• Material provided
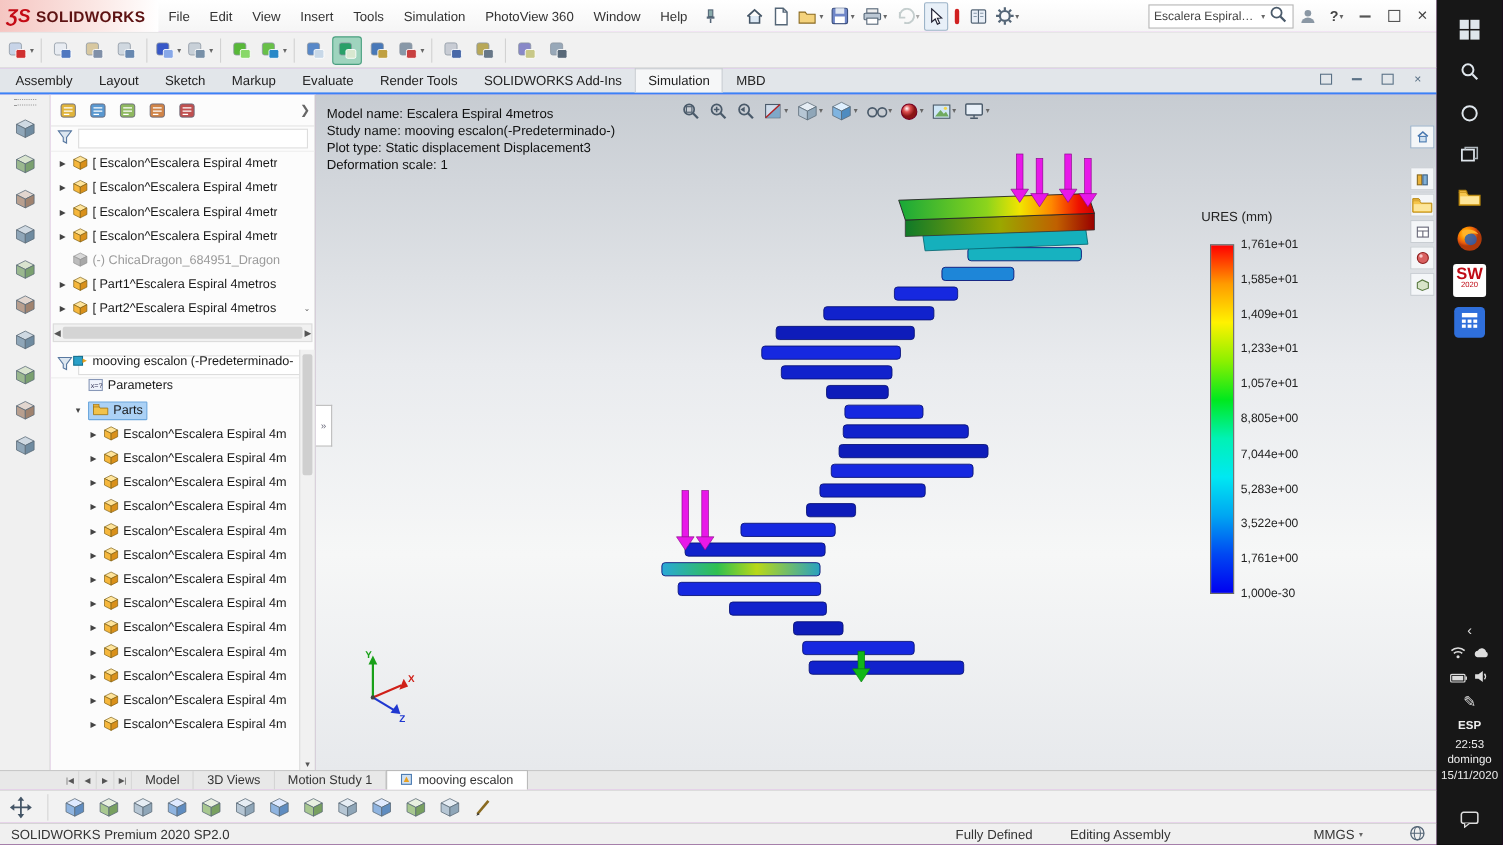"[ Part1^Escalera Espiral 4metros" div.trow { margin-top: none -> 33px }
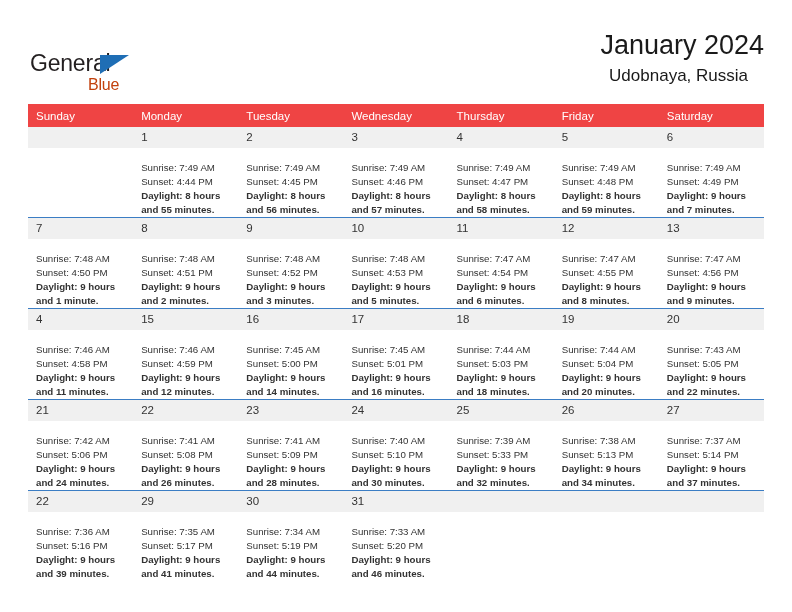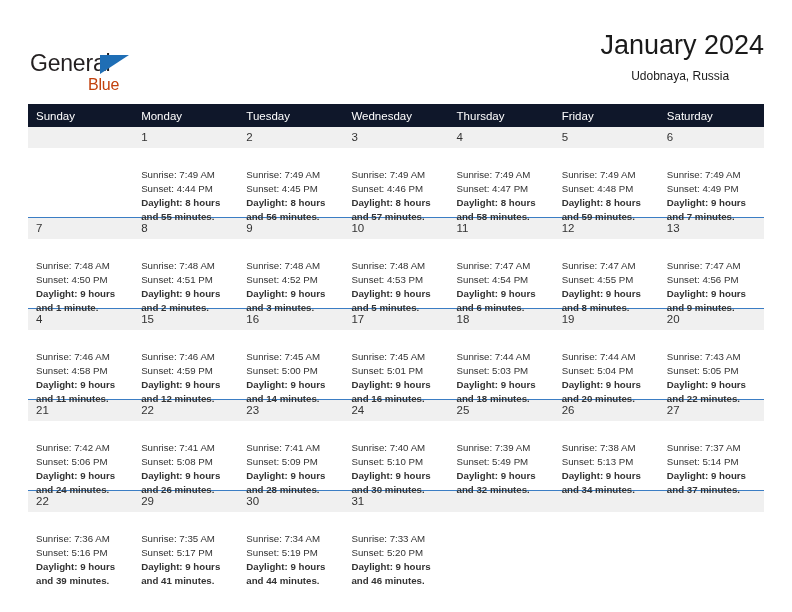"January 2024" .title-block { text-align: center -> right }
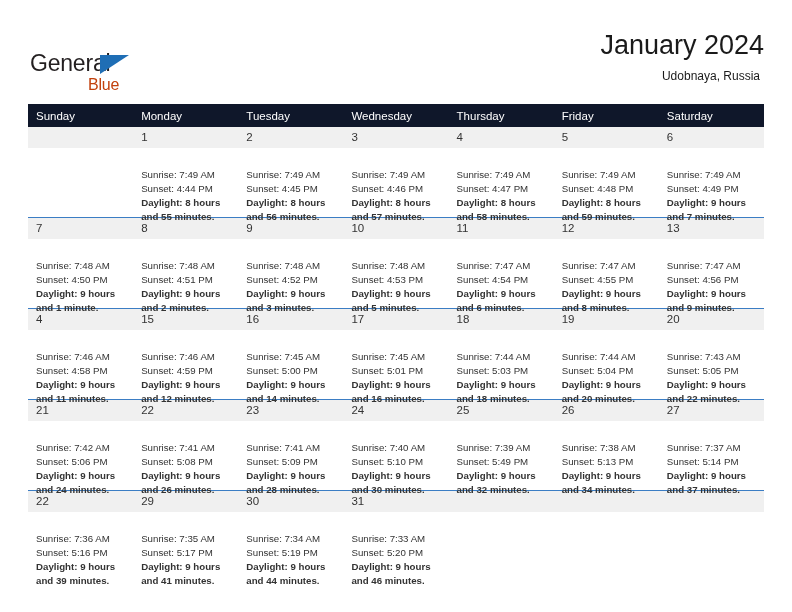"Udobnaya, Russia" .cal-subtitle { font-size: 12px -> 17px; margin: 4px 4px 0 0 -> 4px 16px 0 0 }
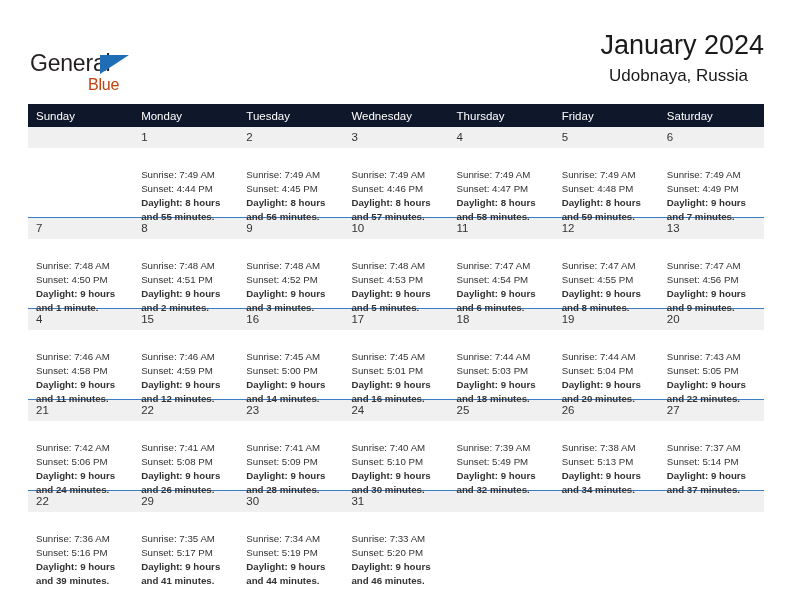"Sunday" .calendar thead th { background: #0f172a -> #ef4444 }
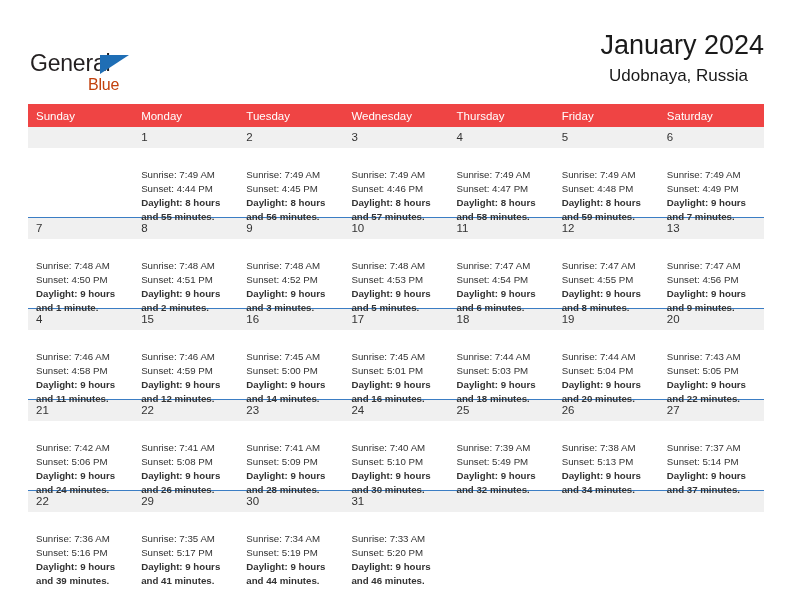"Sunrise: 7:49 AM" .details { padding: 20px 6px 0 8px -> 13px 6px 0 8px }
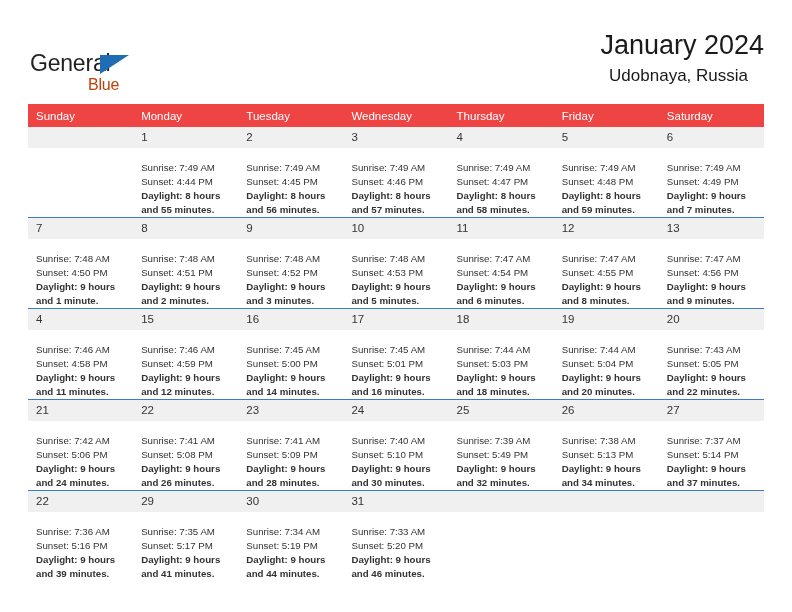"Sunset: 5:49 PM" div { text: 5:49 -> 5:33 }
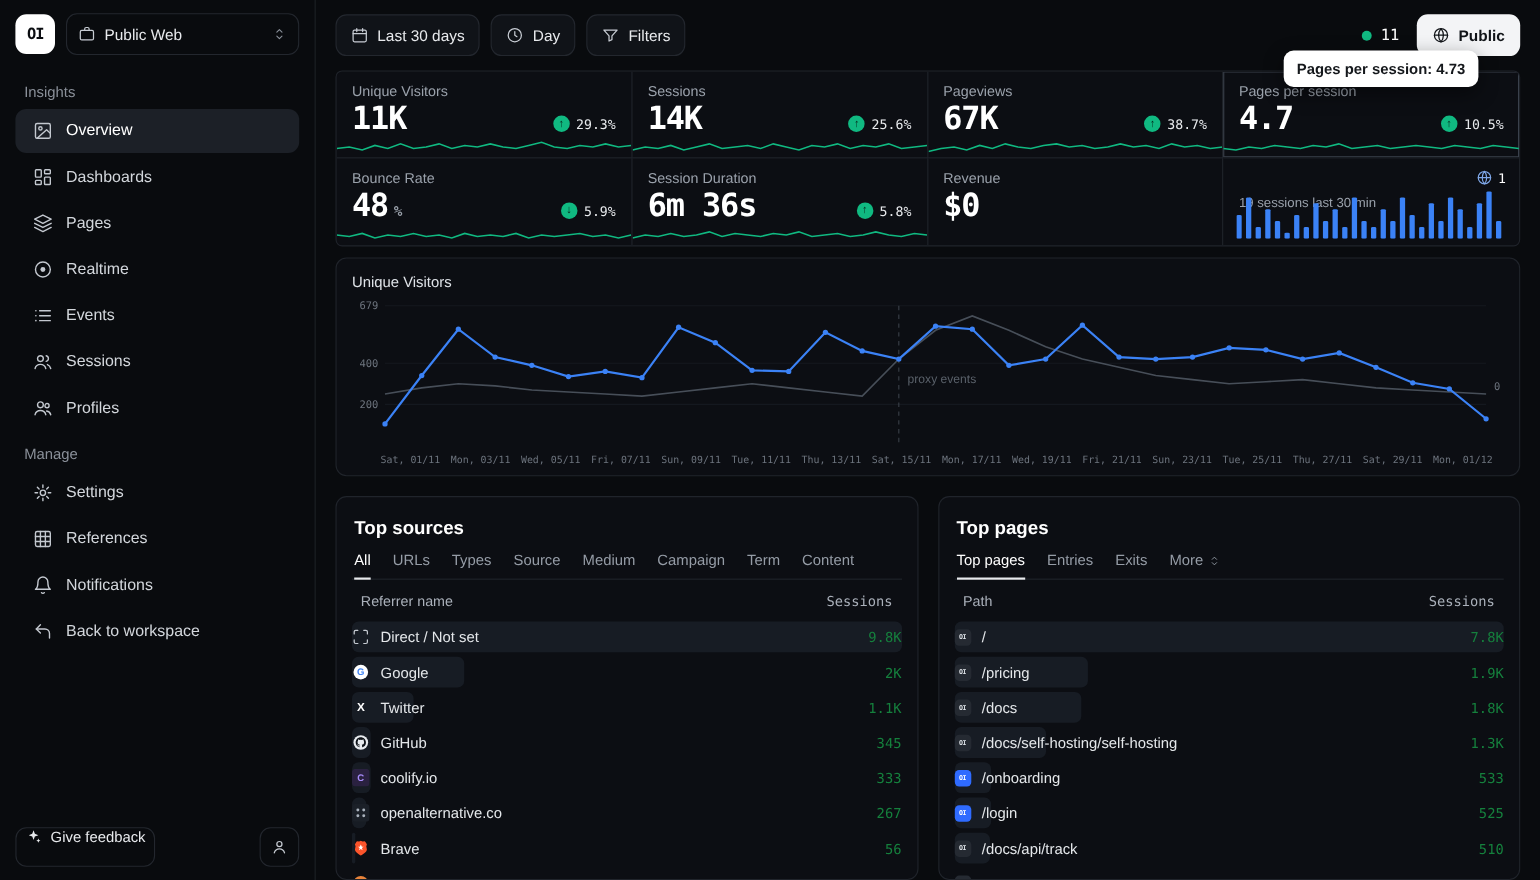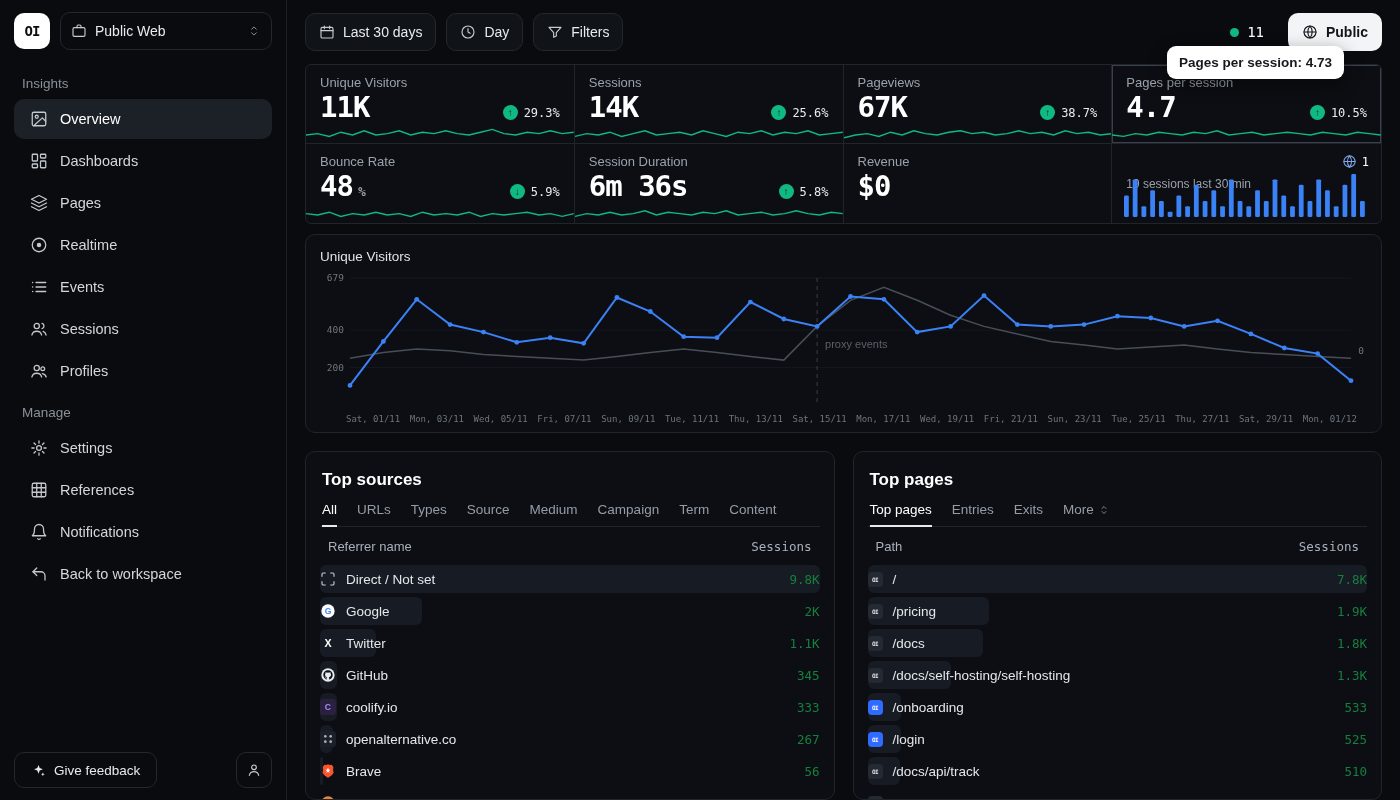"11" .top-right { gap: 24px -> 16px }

• What you should do
Extract only the lines from the one that contains "background: #0f172a ->" through the end of the records, inclusive, and omit every picture.

• Final answer
"Sunday" .calendar thead th { background: #0f172a -> #ef4444 }
"Sunrise: 7:49 AM" .details { padding: 20px 6px 0 8px -> 13px 6px 0 8px }
"Sunset: 5:49 PM" div { text: 5:49 -> 5:33 }
"11" .top-right { gap: 24px -> 16px }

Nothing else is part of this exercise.